Xcodeでコードを記述するときに、自分の好みの「ワークベンチ」ツールセットを使うことができます。これらのツールのいくつかを以下に説明します。
プロジェクトの検索
コード入力補助とコードの補完
統合化された文書表示機能
インデント設定
区切り文字のチェック
Emacsバインディング
「プロジェクトの検索」(Xcodeの「検索」ウインドウから表示)を使うと、プロジェクトのコードとシステムヘッダの両方を識別子で検索できます。「プロジェクトの検索」は、プロジェクトの識別子のすべて(クラス、メソッド、グローバル変数など)をディスクに格納するプロジェクトの索引を使います。
Cベース言語の場合、Xcodeはソースファイルのコンパイル中に自動的に索引情報を収集します。このため、「プロジェクトの検索」を使うためにプロジェクトをビルドして索引を作成する必要がありません。
「コード入力補助」は、プロジェクトファイルに索引を付け、コード内のシンボルと、プロジェクトで結び付けられているフレームワークに簡単にアクセスできるようにします。「コードの補完」は、この索引を使って、何か入力されるたびに一致するシンボルを自動的に推測します。これらの機能は、Xcodeの「環境設定」ウインドウの「コード入力補助」パネルでオンにできます。
「コード入力補助」と「コードの補完」は、Xcodeの高速の索引システムを使用しているため、何かを入力するたびに即座に候補が表示されます。カーソルの後に省略記号(...)が表示された場合は、Xcodeが完全一致を見つけられなかったことを示します。
Xcodeでは、HTMLベースのADC Reference Libraryコンテンツをアプリケーション内に直接表示できます。Xcodeアプリケーション、それ以外のデベロッパツール、Carbon、Cocoa、AppleScript Studioについての参考資料にアクセスでき、さらにはUNIX manページにもアクセスできます。
加えて、コード内で完全にまたは部分的に完成した識別子から、参考情報やヘッダファイルに直接ジャンプすることもできます。ある識別子に関する参考情報を取得するには、それをOption+ダブルクリックします。ヘッダファイル内で識別子の宣言を取得するには、それをCommand+ダブルクリックします。

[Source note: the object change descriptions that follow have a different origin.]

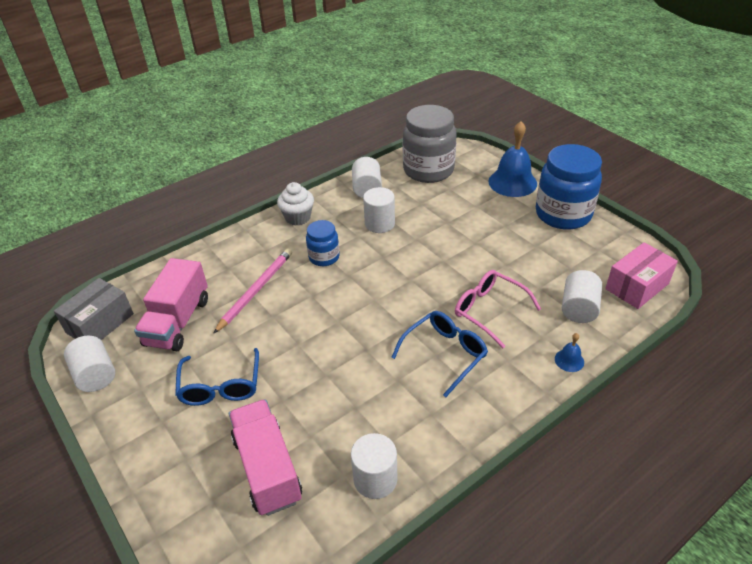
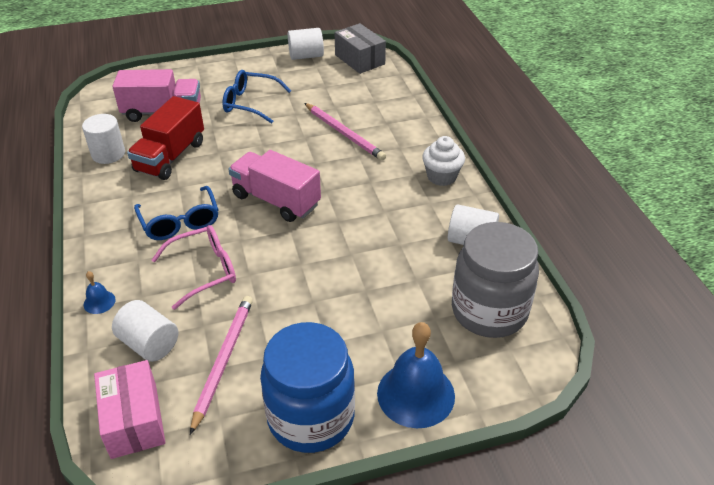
camera: 110 degrees right, 0 degrees up
(178, 322) = (334, 92): pink truck -> pink truck (276, 200)
(324, 257) = (364, 181): blue jar -> none
(352, 412) = (170, 157): none -> red truck
(379, 224) = (395, 233): white cylinder -> none
(559, 265) = (223, 361): none -> pink pencil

「デベロッパドキュメント」ウインドウの検索バーには、Cocoaのあらゆるプログラミングインターフェイスの識別子を検索するための簡単で素早い手段も提供されます。
Xcodeの「環境設定」ウインドウの「インデント設定」パネルで、自動的にインデントする文字、1インデント当たりのスペースの数、その他全体に渡るインデントの特徴を設定できます。「表示」メニューには、コードブロックに個別にインデントを設定するコマンドもあります。
任意の括弧(左側でも右側でも)をダブルクリックすると、対応する括弧を見つけられます。括弧内のコードがハイライトされます。同じ方法で、メッセージ式内の角括弧をダブルクリックすると、その括弧で囲まれたコードがハイライトされます。対応する区切り文字がない場合、Xcodeはビープ音を鳴らします。

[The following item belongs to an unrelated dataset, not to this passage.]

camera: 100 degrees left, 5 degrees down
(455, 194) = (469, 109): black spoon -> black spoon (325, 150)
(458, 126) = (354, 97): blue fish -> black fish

Xcodeのコードエディタで、最も一般的なEmacsコマンドを使用できます(Emacsはコード記述用としてよく知られているエディタです)。たとえば、ページ単位で進む(Control-v)、単語単位で進む(Meta-f)、単語の削除(Meta-d)、前方の文字の削除(Control-k)、切り取ったテキストを復活させる(Control-y)などのコマンドがあります。

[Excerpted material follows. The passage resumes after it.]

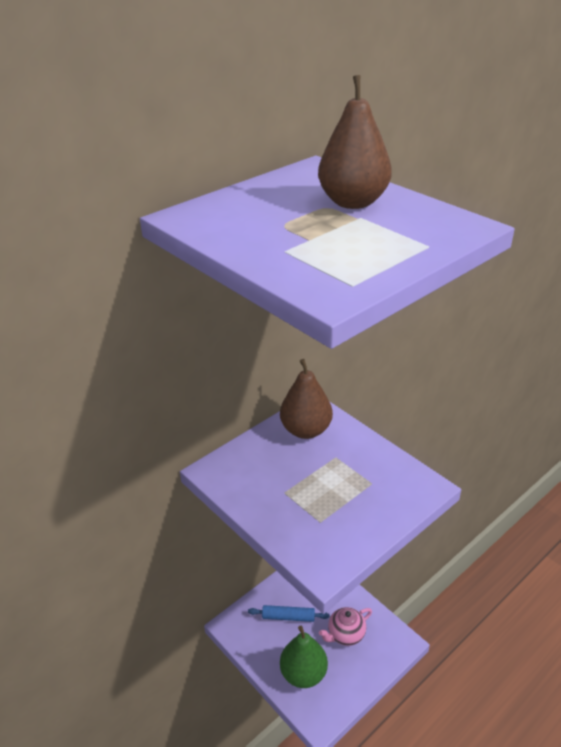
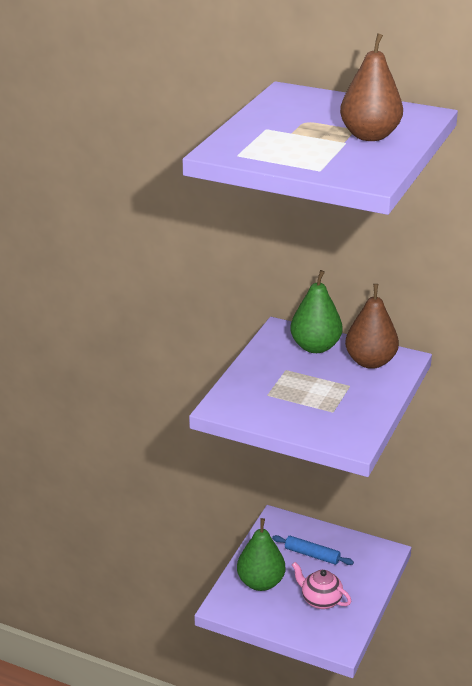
camera: 65 degrees right, 5 degrees down
(259, 457) = (315, 347): none -> green pear
(288, 617) = (312, 555): blue rolling pin -> blue rolling pin turned 45 degrees counterclockwise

Emacsコマンドによっては、標準のMacintoshキーバインドと一致しないものもあります。Xcodeの「環境設定」ウインドウの「キーバインド」パネルで、コードエディタで使われるキーバインドを変更し、OptionキーやShift-Controlなどの他の「コマンド」キーをEmacsのControlキーやMetaキーに置き換えることができます。キーバインドに関する詳細については、『Text Input Management』の「About Key Bindings」を参照してください。